Can anyone spot where is it wrong?

function [L, U, P] = lu_decomposition_pivot(A)
    n = size(A,1);
    Ak = A;
    L = zeros(n);
    U = zeros(n);
    P = eye(n);
    for k = 1:n-1
        for i = k+1:n
            [~,r] = max(abs(Ak(:,k)));

            Ak([k r],:) = Ak([r k],:);
            P([k r],:) = P([r k],:);

            L(i,k) = Ak(i,k) / Ak(k,k);
            for j = k+1:n
                U(k,j-1) = Ak(k,j-1);
                Ak(i,j) = Ak(i,j) - L(i,k)*Ak(k,j);
            end
        end
    end
    L(1:n+1:end) = 1;
    U(:,end) = Ak(:,end);
return

Here are the two matrices I've tested with. The first one is correct, whereas the second has some elements inverted.

A = [1 2 0; 2 4 8; 3 -1 2];

A = [0.8443 0.1707 0.3111;
     0.1948 0.2277 0.9234;
     0.2259 0.4357 0.4302];

UPDATE

I have checked my code and corrected some bugs, but still there's something missing with the partial pivoting. In the first column the last two rows are always inverted (compared with the result of lu() in matlab)

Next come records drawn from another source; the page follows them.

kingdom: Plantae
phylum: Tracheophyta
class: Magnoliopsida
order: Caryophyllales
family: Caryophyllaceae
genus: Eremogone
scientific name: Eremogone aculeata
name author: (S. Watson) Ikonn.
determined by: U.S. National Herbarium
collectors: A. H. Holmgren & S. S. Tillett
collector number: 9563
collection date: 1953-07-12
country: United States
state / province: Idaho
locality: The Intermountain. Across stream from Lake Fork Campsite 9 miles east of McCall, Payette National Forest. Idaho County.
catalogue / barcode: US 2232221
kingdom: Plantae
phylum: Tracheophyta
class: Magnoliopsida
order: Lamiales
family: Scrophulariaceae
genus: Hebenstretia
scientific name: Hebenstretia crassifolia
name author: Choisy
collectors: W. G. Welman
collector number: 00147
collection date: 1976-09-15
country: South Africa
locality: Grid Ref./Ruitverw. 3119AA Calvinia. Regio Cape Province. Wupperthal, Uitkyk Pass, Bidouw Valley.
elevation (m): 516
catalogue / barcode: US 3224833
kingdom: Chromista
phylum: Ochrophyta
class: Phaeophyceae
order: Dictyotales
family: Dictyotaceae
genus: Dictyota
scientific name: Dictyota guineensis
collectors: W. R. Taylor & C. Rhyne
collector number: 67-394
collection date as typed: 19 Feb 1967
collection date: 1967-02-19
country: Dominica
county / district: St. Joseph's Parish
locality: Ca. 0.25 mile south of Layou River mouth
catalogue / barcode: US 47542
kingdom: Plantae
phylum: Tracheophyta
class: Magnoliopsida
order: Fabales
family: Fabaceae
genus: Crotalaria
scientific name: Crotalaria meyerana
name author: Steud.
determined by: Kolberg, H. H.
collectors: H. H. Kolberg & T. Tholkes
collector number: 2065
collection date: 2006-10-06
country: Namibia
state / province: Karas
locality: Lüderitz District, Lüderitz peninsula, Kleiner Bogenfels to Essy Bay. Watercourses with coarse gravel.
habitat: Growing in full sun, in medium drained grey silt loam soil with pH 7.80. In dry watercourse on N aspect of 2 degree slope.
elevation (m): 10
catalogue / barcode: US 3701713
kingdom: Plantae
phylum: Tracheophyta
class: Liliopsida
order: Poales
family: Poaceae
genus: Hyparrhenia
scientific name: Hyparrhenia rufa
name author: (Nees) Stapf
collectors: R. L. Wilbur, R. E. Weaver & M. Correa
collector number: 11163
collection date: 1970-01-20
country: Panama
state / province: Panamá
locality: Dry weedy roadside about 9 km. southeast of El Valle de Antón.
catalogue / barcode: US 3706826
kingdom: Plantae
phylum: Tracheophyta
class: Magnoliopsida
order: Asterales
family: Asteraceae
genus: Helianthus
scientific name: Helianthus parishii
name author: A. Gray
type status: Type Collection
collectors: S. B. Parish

function [L, U, P] = lu_decomposition_pivot(A)
    n = size(A,1);
    Ak = A;
    L = eye(n);
    U = zeros(n);
    P = eye(n);
    for k = 1:n-1
        [~,r] = max(abs(Ak(k:end,k)));
        r = n-(n-k+1)+r;
        Ak([k r],:) = Ak([r k],:);
        P([k r],:) = P([r k],:);
        for i = k+1:n
            L(i,k) = Ak(i,k) / Ak(k,k);
            for j = 1:n
                U(k,j) = Ak(k,j);
                Ak(i,j) = Ak(i,j) - L(i,k)*Ak(k,j);
            end
        end
    end
    U(:,end) = Ak(:,end);
return

回答1:

I forgot that If there was a swap in matrix P I had to swap also the matrix L. So just add the next line after after swapping P and everything will work excellent.

L([k r],:) = L([r k],:);


回答2:

Both functions are not correct. Here is the correct one.

function [L, U, P] = LU_pivot(A)
    [m, n] = size(A); L=eye(n); P=eye(n); U=A;
    for k=1:m-1
        pivot=max(abs(U(k:m,k)))
        for j=k:m
            if(abs(U(j,k))==pivot)
                ind=j
                break;
            end
        end
        U([k,ind],k:m)=U([ind,k],k:m)
        L([k,ind],1:k-1)=L([ind,k],1:k-1)
        P([k,ind],:)=P([ind,k],:)
        for j=k+1:m
            L(j,k)=U(j,k)/U(k,k)
            U(j,k:m)=U(j,k:m)-L(j,k)*U(k,k:m)
        end
        pause;
    end
end


回答3:

My answer is here:

function [L, U, P] = LU_pivot(A)
[n, n1] = size(A); L=eye(n); P=eye(n); U=A;
for j = 1:n
  [pivot m] = max(abs(U(j:n, j)));     
  m = m+j-1;
  if m ~= j
    U([m,j],:) =  U([j,m], :);   % interchange rows m and j in U
    P([m,j],:) =  P([j,m], :);   % interchange rows m and j in P
    if j >= 2;    % very_important_point
      L([m,j],1:j-1) =  L([j,m], 1:j-1);   % interchange rows m and j in columns 1:j-1 of L
    end;
  end
  for i = j+1:n      
    L(i, j) = U(i, j) / U(j, j);
    U(i, :) =  U(i, :) - L(i, j)*U(j, :);
  end
end